Monday, May 24, 2010

The Plague.

...not to be confused with the novel by Camus. I shudder to recall that English 101 nightmare...

(The good stuff is at the end of this post. Unless you prefer my academic life to my ranty, humanitarian-philosopher life.)

So, through no fault of my own, I was given a great deal of academic good fortune, this evening. All day I was sort of dreading having to take a Logic quiz AFTER my lab in Astronomy (which goes until 10:00pm on Mondays). And I was trying to study at work but not really succeeding.

And then, an hour and fifteen minutes into our lecture in Astronomy, my teacher says she needs to take a break and she's off to the restroom. Ten minutes later, a fellow student (also coming from the bathroom) enters with a message from the teacher: she will not be able to continue tonight. Go home.

This would sound like a cruel prank, but this student is the most reliable in the class and our teacher had admitted to feeling quite ill earlier. So we collected our stuff for the lab due Wednesday and left class.

I was home by 7:45.

Then my poor LOGIC teacher, while physically fine, was entrenched in a mental battle of wits with himself, and decided that our quiz tonight should be easier than normal because he kept changing our syllabus.

So I was done with my Logic quiz by 8:30, and the rest of the night is mine.

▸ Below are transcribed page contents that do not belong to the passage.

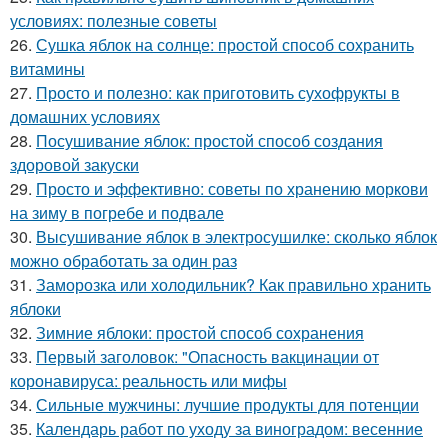
условиях: полезные советы
26.
Сушка яблок на солнце: простой способ сохранить
витамины
27.
Просто и полезно: как приготовить сухофрукты в
домашних условиях
28.
Посушивание яблок: простой способ создания
здоровой закуски
29.
Просто и эффективно: советы по хранению моркови
на зиму в погребе и подвале
30.
Высушивание яблок в электросушилке: сколько яблок
можно обработать за один раз
31.
Заморозка или холодильник? Как правильно хранить
яблоки
32.
Зимние яблоки: простой способ сохранения
33.
Первый заголовок: "Опасность вакцинации от
коронавируса: реальность или мифы
34.
Сильные мужчины: лучшие продукты для потенции
35.
Календарь работ по уходу за виноградом: весенние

Some thoughts before I depart:

1. Everyone needs someone.
2. Human beings were not meant to be lonely.
3. Emotionally speaking, our universe is WAY too big for us to spread out the way we do. Does that sound contradictory? I don't think it is. When you think of the sheer size of our planet, solar system, galaxy, local cluster, and universe...when you THINK of how MINISCULE we are in comparison with anything else...why oh why would we even THINK of doing the stupid, inane, ridiculous, knuckle-headed, cruel, and thoroughly human things we do to alienate ourselves from one another? Why, when we should cling to each other in rabid, passionate hope in the midst of the mysterious darkness that makes up 80% of the space in space, do we lash out in pettiness and fear? Maybe if we all spent time looking up and out at what we don't understand then we'd spend a lot more time moving in and near to one another.

That's all.

-The GLS
PS: I'm not saying I'm lonely, don't worry. I just got very ranty all of a sudden...

PSS: The "That's all" above sounds a lot cooler if you read it in the deadpan voice of Meryl Streep's character in "The Devil Wears Prada".

PSSS: With the above statement, did I just single-handedly take all of the depth and profundity out of my rant? Oops.